The latest statistics surrounding the economics of the disease give a glimpse into the catastrophic nature of the Alzheimer’s:
- Alzheimer’s is the only cause of death among the top 10 in the United States that can not be cured, prevented or slowed
- The total cost to the U.S. economy of caring for people with Alzheimer’s is $226 billion, half of which Medicare covers
- If Alzheimer’s is not treated or slowed, it will cost the U.S. economy over $1 trillion by 2050 with the part covered by Medicare rising to $589 billion
- For family caregivers, Alzheimer’s costs an average of $287,038 to provide care for the last five years of a person’s life
The cost of caring for someone with Alzheimer’s is much higher than someone who is fighting cancer or heart disease, other top causes of death in the U.S. This is because much of the care required at the end of a person’s life with Alzheimer’s is assistance with activities of daily living (i.e. bathing, dressing, eating, grooming) and that kind of care is not covered by insurance.
As the disease progresses and care costs continue to grow, Alzheimer’s could bankrupt Medicare, as it covers about half of the direct costs of caring for people with the disease.
Closing the Funding Gap
Researchers and experts agree that federal funding for Alzheimer’s needs to increase, and quickly. Federal funding is currently at just under $1 billion, drastically less than the $3 billion spent on HIV/AIDS research or $5 billion spent on cancer.
Director of the Memory and Aging Center at the University of California, San Francisco, Dr. Bruce Miller, states:
“This is clearly the underfunded and understudied problem of the 21st century. We’ve made a lot of progress in therapies around heart disease, cancer and stroke, and we need to move faster in Alzheimer’s research.
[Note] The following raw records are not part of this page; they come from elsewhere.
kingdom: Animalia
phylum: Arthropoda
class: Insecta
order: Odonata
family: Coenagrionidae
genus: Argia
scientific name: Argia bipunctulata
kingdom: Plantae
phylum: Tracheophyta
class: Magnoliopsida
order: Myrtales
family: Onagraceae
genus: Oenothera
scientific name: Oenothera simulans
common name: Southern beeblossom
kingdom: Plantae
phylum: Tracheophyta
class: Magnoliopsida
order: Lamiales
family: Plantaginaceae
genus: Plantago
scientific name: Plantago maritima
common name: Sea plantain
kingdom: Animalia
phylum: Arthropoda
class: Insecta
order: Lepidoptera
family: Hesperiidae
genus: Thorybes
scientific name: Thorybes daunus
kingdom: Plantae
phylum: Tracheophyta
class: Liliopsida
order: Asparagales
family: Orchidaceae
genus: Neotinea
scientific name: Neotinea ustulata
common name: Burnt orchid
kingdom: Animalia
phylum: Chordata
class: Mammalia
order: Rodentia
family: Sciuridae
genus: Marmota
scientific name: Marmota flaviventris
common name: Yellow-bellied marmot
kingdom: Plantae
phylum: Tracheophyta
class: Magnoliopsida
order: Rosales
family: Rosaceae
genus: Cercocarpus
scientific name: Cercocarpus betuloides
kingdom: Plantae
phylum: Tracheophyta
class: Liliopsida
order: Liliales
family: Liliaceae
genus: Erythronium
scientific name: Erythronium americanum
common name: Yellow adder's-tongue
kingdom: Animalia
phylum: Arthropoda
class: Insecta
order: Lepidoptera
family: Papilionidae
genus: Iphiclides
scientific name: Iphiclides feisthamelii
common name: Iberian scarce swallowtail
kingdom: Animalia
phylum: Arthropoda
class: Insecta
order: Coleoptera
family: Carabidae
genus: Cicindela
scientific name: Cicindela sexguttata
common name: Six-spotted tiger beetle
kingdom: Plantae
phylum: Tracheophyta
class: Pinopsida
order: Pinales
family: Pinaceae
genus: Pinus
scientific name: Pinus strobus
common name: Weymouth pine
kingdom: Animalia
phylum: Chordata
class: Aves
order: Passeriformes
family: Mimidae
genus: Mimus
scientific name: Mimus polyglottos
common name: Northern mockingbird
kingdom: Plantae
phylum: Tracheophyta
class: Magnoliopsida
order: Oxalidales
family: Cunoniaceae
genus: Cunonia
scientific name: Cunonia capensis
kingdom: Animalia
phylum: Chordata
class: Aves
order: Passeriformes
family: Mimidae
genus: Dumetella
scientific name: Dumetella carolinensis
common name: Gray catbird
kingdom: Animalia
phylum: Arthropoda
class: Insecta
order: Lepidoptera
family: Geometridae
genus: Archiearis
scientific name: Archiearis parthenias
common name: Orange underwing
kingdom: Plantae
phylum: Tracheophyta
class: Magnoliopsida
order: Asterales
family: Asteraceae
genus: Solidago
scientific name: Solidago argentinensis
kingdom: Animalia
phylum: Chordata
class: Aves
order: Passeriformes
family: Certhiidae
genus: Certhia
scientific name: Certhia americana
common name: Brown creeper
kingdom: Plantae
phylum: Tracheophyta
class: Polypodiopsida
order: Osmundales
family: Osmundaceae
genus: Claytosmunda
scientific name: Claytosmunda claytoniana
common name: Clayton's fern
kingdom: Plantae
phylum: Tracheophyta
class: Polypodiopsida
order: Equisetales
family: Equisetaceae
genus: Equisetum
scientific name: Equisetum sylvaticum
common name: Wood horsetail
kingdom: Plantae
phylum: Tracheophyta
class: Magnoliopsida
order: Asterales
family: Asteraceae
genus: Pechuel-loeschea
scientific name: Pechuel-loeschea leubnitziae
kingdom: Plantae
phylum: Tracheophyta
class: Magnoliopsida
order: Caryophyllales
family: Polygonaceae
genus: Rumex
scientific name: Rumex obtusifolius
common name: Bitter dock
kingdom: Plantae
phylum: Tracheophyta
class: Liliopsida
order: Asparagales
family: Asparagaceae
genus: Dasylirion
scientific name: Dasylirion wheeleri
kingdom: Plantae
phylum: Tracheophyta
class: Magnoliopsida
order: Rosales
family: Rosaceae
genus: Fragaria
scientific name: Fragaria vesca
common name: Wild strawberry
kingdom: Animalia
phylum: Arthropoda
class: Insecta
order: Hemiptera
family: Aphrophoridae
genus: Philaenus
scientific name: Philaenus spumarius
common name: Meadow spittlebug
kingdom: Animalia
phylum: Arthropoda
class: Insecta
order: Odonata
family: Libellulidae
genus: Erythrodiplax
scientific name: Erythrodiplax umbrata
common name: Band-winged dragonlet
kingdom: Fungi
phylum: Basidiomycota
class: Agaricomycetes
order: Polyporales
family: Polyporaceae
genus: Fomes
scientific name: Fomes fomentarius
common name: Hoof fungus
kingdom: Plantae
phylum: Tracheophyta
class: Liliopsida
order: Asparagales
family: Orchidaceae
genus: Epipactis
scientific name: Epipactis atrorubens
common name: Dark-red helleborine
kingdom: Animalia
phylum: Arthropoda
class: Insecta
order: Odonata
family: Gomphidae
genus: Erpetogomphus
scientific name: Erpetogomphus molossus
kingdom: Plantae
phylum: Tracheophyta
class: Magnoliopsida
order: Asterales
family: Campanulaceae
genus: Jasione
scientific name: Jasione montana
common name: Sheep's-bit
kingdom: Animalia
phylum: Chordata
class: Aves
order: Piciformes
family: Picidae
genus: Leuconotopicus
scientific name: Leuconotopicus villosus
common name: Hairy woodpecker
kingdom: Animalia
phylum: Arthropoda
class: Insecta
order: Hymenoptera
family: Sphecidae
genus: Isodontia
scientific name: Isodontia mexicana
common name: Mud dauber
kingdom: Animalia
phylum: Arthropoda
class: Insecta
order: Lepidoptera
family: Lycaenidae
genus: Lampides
If we can’t find better therapies for an aging brain, as a society we will dramatically suffer.”
Current research methods are focused on preventing or stopping the progression of Alzheimer’s before symptoms occur. Slowing or delaying the onset of Alzheimer’s by just five years would decrease Medicare spending by 50% and bring new, refreshing hope to a weary population of caregivers.